_WHAT YOU HAVE TO DO_. Throughout the records below, find the lines with the string "input" and give how many there are, nothing else.

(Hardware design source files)
○ ○ ○ ○ ○ ○ ○

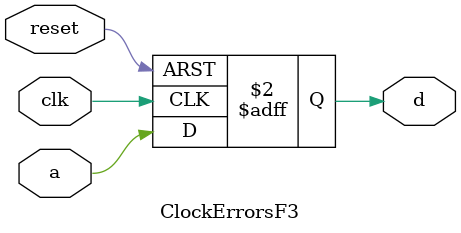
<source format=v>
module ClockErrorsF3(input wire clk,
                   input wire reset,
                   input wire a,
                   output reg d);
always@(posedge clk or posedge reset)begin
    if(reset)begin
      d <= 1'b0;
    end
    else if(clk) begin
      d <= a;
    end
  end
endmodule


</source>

○ ○ ○ ○ ○ ○ ○

_TASK ANSWER_. 3